Earlier, while walking, a target, his face looked very vacant. Downed, it is all lit up with this strange intelligence, a care. Features are smarting but the pain seems almost some social embarrassment. Officers surely taught him
never
to move upright during firing,
always
dodge while advancing, do obliques, think obliques. Now he’s shaking his head sideways, perhaps remembering the rules as he drags over here. Either elbow pulls the upper body. He’s talking to himself and there’s an expression like a smile, but not a smile. You hoot instructions, try and guide him back toward his own lines. Under his pulled weight, a trail of wildflowers flatten. It’s terrible to see his pale grin as he gets nearer—like he’s recognized you. You picture yourself out there. Just now, a running Yankee tramples one whole leg of him. Volleys keep detonating left and right. He’s about to crawl directly into cross fire, he’s about to get his goddam head blown off. Excuse me.

And here we go, Lucille, here’s part I never manage to understand. It’s from your being thirteen perhaps. It’s pure insanity as you find somebody like yourself—but far, far stupider—leaping from your ditch’s safety, running through the noisy open, hollering at this boy (far bigger up close), “Here, let me.” He sees gray above him, scrambles backward, squeals, pats all around him, finds his musket’s too far off, grabs a rock instead, holds this up—his eyes too huge to bear—tries tossing it. The thing falls inches short, of course. He keeps crying up at you, “No more. No more now, sir.”

“Let me. Really. Here,” which means setting down your musket as you get a grip, as, without permission, you pull this boy to safety. Seeing how his chest is opened, you have grabbed him boot-first. You pull him face-up by either long leg—he is bouncing, groaning from the pain of being dragged. Till the both of you fall backwards, you in first, gasping, grateful, it’s your ditch again. Just then cannons really start and a great din of battle roars over where he was. And you look out to where your musket is. Oh dear.

What the fuck have you done? Pardon me, miss. Separated from your rifle, you’ve just pulled a Yankee stranger in this hole with you, is what. A mouse drags a cat through the small slit into its very home and has to know then it is certainly a stupid mouse and probably quite soon a dead one too!

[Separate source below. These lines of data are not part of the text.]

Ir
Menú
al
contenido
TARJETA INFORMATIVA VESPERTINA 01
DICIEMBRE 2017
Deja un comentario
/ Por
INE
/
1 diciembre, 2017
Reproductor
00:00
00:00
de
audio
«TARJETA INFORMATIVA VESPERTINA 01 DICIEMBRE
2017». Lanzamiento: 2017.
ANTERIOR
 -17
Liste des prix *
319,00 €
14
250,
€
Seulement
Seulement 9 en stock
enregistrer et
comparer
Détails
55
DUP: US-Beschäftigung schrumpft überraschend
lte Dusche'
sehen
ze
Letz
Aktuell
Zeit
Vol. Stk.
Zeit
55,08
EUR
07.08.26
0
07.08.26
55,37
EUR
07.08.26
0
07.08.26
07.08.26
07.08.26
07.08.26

You both hear you’re both panting. Even above the pumping of lead over the ditch you occupy—the sound of troubled breath, your own, means most. You are very scared to look directly at each other. Terrified, no doubt, for different sets of reasons but both sets quite likely very good. It hurts to turn your neck but finally you do, so slow in hopes that—hand to hand—he won’t now try to kill you back. Disarmed, in a hole, two boys, one hurt, one less so, stare at each other. Your mouths are both open like screaming, but they’re embarrassed to make sounds while doing so. You see how, up close, the other kid has blond-silver hair, thick dark eyebrows, spiky lashes.
This is plain since these eyes are definitely on you. His damaged right arm and shoulder shake, St. Vitus, uncontrolled. You recognize your own nighttime teeth chomping.

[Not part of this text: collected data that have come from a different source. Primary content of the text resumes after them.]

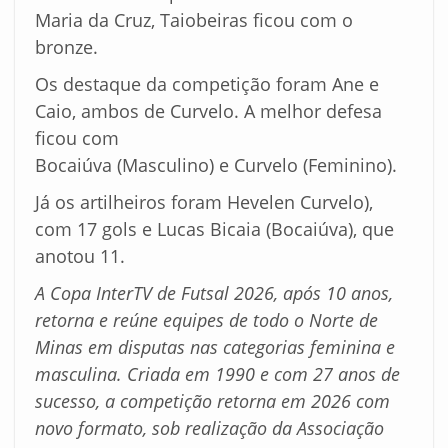
Maria da Cruz, Taiobeiras ficou com o
bronze.
Os destaque da competição foram Ane e
Caio, ambos de Curvelo. A melhor defesa
ficou com
Bocaiúva (Masculino) e Curvelo (Feminino).
Já os artilheiros foram Hevelen Curvelo),
com 17 gols e Lucas Bicaia (Bocaiúva), que
anotou 11.
A Copa InterTV de Futsal 2026, após 10 anos,
retorna e reúne equipes de todo o Norte de
Minas em disputas nas categorias feminina e
masculina. Criada em 1990 e com 27 anos de
sucesso, a competição retorna em 2026 com
novo formato, sob realização da Associação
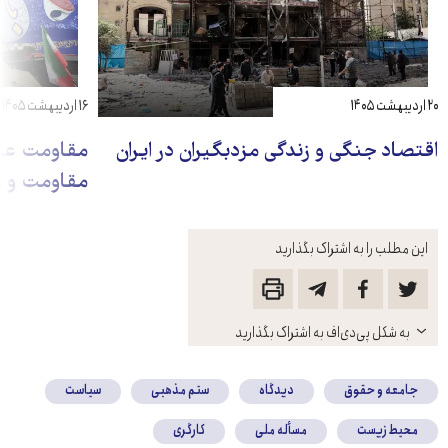
۲۰ اردیبهشت ۱۴۰۵
۱۶ اردیبهشت ۱۴۰۵
اقتصاد جنگی و زندگی مزدبگیران در ایران
مقاومت عل
مقاومت و م
این مطلب را به اشتراک بگذارید
باز
به شکل پی‌دی‌اف به اشتراک بگذارید
کنید
جامعه و حقوق
دیدگاه
ستم مذهبی
سیاست
محیط زیست
مسأله ملی
کارگری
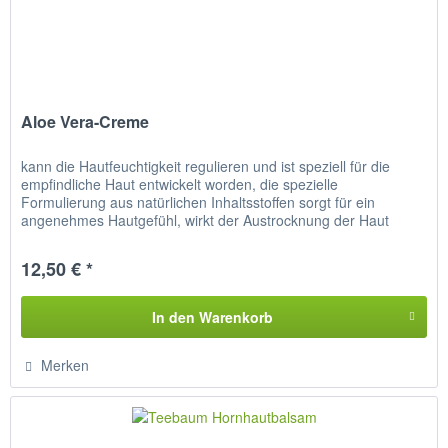
Aloe Vera-Creme
kann die Hautfeuchtigkeit regulieren und ist speziell für die
empfindliche Haut entwickelt worden, die spezielle
Formulierung aus natürlichen Inhaltsstoffen sorgt für ein
angenehmes Hautgefühl, wirkt der Austrocknung der Haut
entgegen,...
12,50 € *
In den
Warenkorb
Merken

Then you do something pitiful. You smile at him. It is a disgusting display but all you can think of. He says, “Some mess, hunh?”

He chances grinning in hopes you won’t do him worse harm. The Yankee’s sweating a lot, clear drops are set side to side across his forehead. He seems to know where he is and how he erred by becoming so willing a target. He seems to feel that he will now—for his mistakes—be killed. Soon. Maybe bayoneted. With one red palm, he covers his weird smile. But he doesn’t apologize or plead. He hasn’t yet noticed how, in saving him (from your own shooting him), you dropped your musket way, way out there in the harmful open.

As a sign, you hold up both your hands toward him—palms foremost, wrists exposed to prove you mean no harm, not
now
. Not now you’ve probably killed him once. Enough. Some mess all right. Does he even know that it was you who plugged him? You hope he’ll blame most anybody else.